He smiled at her quietly, and said, "I suppose it is because he treats us as if he were our brother. But he loves not to have the difference of birth dwelt upon."
"He has never lived with his parents, Mr. Hans, says," continued Mirah, to whom this was necessarily a question of interest about every one for whom she had a regard.
"Seek not to know such things from Mr. Hans," said Mordecai, gravely, laying his hand on her curls, as he was wont. "What Daniel Deronda wishes us to know about himself is for him to tell us."
And Mirah felt herself rebuked, as Deronda had done. But to be rebuked in this way by Mordecai made her rather proud.

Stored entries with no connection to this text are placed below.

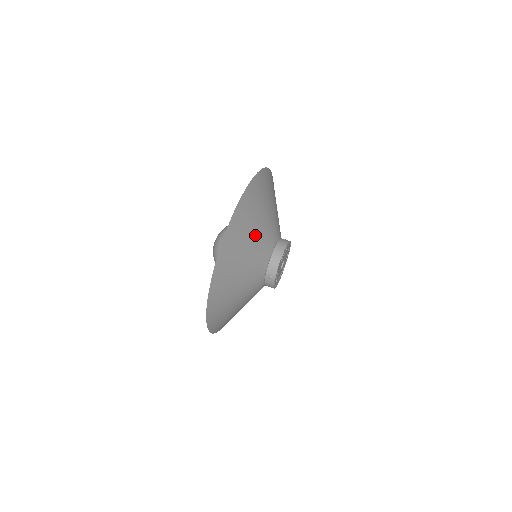
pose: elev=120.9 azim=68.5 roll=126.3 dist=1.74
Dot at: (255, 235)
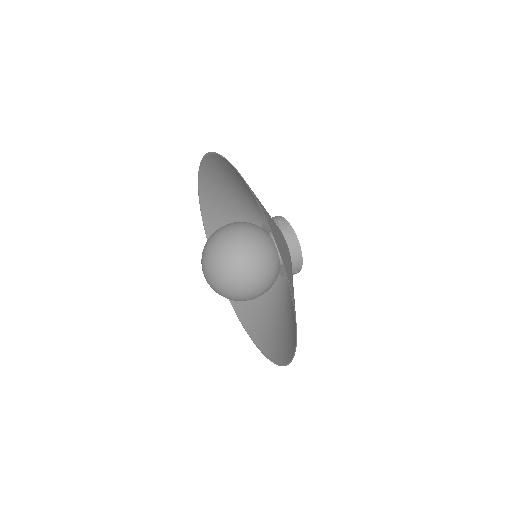
Dot at: (288, 260)
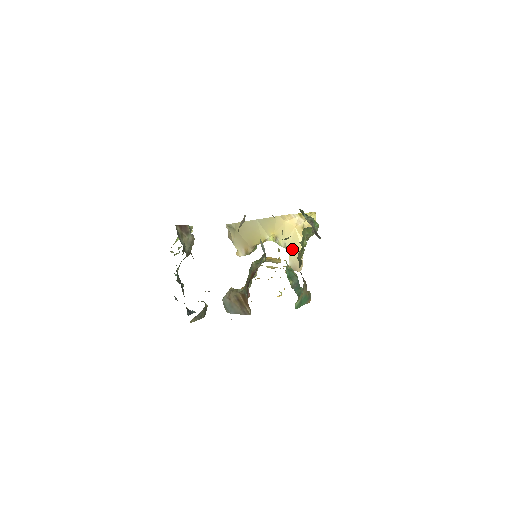
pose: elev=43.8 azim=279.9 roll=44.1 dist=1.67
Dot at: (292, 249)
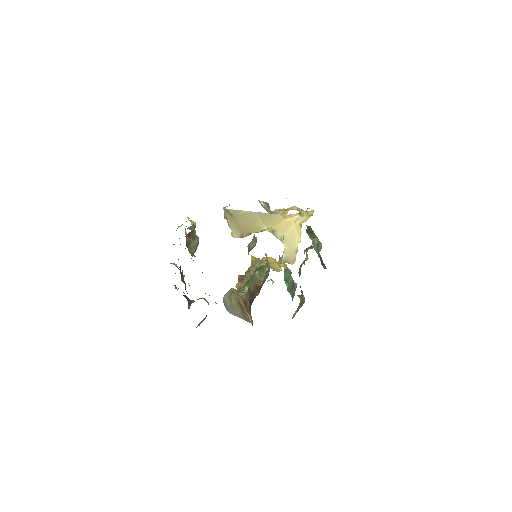
Dot at: (288, 244)
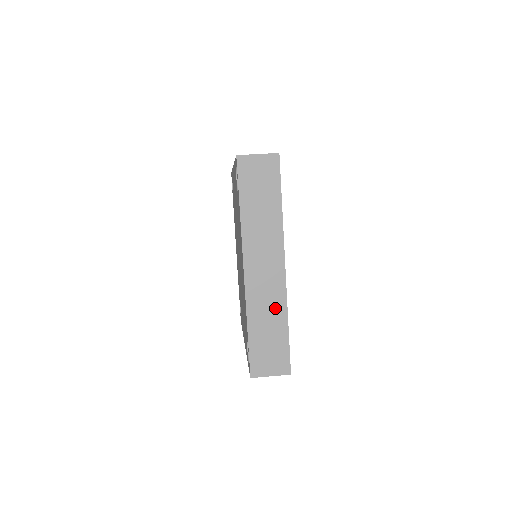
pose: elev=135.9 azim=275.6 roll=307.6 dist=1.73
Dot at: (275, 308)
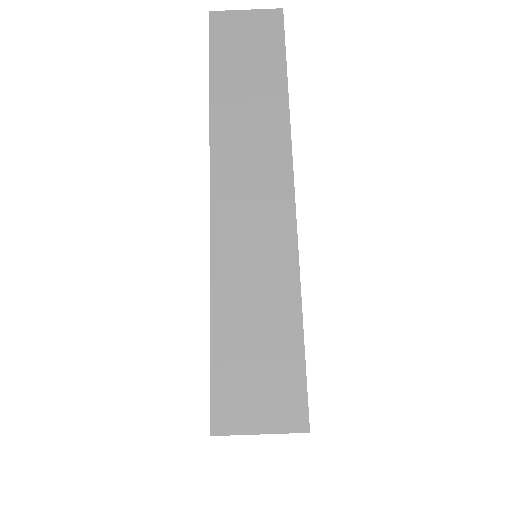
Dot at: occluded
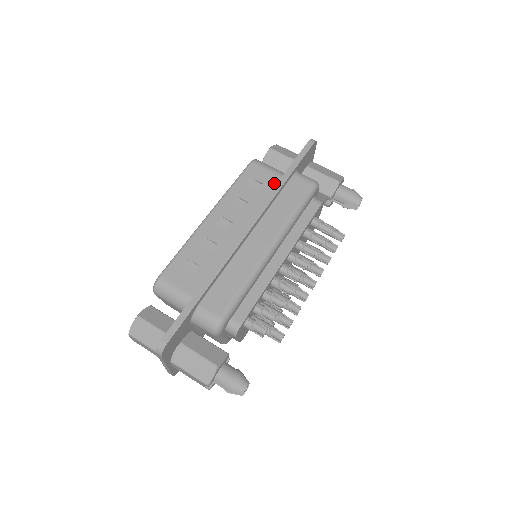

"I see no one so great as my brother," she said to Mrs. Meyrick one day that she called at the Chelsea house on her way home, and, according to her hope, found the little mother alone. "It is difficult to think that he belongs to the same world as those people I used to live amongst. I told you once that they made life seem like a madhouse; but when I am with Ezra he makes me feel that his life is a great good, though he has suffered so much; not like me, who wanted to die because I had suffered a little, and only for a little while. His soul is so full, it is impossible for him to wish for death as I did. I get the same sort of feeling from him that I got yesterday, when I was tired, and came home through the park after the sweet rain had fallen and the sunshine lay on the grass and flowers. Everything in the sky and under the sky looked so pure and beautiful that the weariness and trouble and folly seemed only a small part of what is, and I became more patient and hopeful."
A dove-like note of melancholy in this speech caused Mrs. Meyrick to look at Mirah with new examination. After laying down her hat and pushing her curls flat, with an air of fatigue, she placed herself on a chair opposite her friend in her habitual attitude, her feet and hands just crossed; and at a distance she might have seemed a colored statue of serenity. But Mrs. Meyrick discerned a new look of suppressed suffering in her face, which corresponded to the hint that to be patient and hopeful required some extra influence.
"Is there any fresh trouble on your mind, my dear?" said Mrs. Meyrick, giving up her needlework as a sign of concentrated attention.